Taylor also mentioned that Brother Ambrose Cristobal SSF and Brother Antonio SSF, Franciscan monks who have been resident sextons at St. Paul’s Commons in Echo Park for several years, will relocate to their order’s San Damiano Friary in the Mission district of San Francisco in the first week of May. The move is a result of the order’s desire to be together post-pandemic, he said.

“Both have been a reassuring presence here at St. Paul’s Commons,” he said, noting that Cristobal has served as receptionist at the front desk, among other things. “His is the first face I see when I arrive every morning and the last one I see when I leave. Reach out and let them know how much you love them.” (An Episcopal News story about the brothers’ relocation is here.)

Taylor also reported that Guatemalan Bishop Silvestre Romero will be hosted May 9 – 15 by the diocesan Border Ministries Group that traveled in January to Mexico and Guatemala. During his visit, Romero will meet with members of the Mexican and Central American diaspora, visit La Iglesia Magdalena in Glendale, preach and preside at two services on May 15 at Church of the Messiah in Santa Ana, attend the May 12 gathering of Diocesan Council, and participate in the Riverside food distribution service launched by All Saints’ Church and St. Michael’s Ministry Center during the pandemic.

Neighborhood Youth Association

Canon for Common Life Bob Williams, who also serves as president of the board of the Neighborhood Youth Association, an institution of the diocese since 1906, reported that the agency has 65 students enrolled in the first through 12th grades, all working toward college acceptance.
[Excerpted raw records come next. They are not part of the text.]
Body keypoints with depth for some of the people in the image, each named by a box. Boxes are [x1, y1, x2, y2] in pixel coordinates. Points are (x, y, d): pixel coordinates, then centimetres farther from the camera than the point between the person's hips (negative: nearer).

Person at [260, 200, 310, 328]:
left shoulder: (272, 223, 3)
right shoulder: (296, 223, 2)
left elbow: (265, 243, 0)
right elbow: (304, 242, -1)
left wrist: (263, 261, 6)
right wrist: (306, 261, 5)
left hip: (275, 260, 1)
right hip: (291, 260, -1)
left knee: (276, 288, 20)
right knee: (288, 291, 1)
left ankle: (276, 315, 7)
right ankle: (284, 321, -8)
“This is the time of year that the students have been accepted to colleges,” he said. “Six of the students are seniors graduating and all six have been accepted to universities around the country. They have been accepted to six to eight universities each.”
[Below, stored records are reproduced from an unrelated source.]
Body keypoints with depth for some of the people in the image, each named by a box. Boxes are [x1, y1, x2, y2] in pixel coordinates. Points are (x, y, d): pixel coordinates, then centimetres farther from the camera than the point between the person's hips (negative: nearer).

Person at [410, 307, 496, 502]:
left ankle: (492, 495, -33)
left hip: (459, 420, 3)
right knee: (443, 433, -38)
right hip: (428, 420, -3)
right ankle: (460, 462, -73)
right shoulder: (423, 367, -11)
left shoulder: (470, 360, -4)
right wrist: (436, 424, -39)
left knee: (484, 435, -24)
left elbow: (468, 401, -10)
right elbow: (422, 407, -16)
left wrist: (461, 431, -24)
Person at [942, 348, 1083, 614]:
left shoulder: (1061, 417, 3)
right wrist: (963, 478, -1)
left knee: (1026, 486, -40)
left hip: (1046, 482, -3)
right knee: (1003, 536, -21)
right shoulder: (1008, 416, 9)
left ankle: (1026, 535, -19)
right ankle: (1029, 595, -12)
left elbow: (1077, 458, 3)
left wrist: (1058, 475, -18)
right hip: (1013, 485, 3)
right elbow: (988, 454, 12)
One student, Esperanza, for example, has been accepted to UCLA, UC-San Diego, UC-Santa Cruz, the University of Connecticut, Fordham University in the Bronx, New York; Santa Clara University in Santa Clara, California; and Loyola Marymount in Los Angeles. Another student has received a full scholarship to Williams College, a liberal arts college in Williamstown, Massachusetts.

The agency’s scholarship endowment is higher than it has ever been, at $700,000, he added. A scholarship benefit, which has raised an additional $110,000 in direct aid to students, is planned for May 14 at St. Matthew’s Church, Pacific Palisades, he said.

The next meeting of Diocesan Council will be held online at 4 p.m. on Thursday, May 12.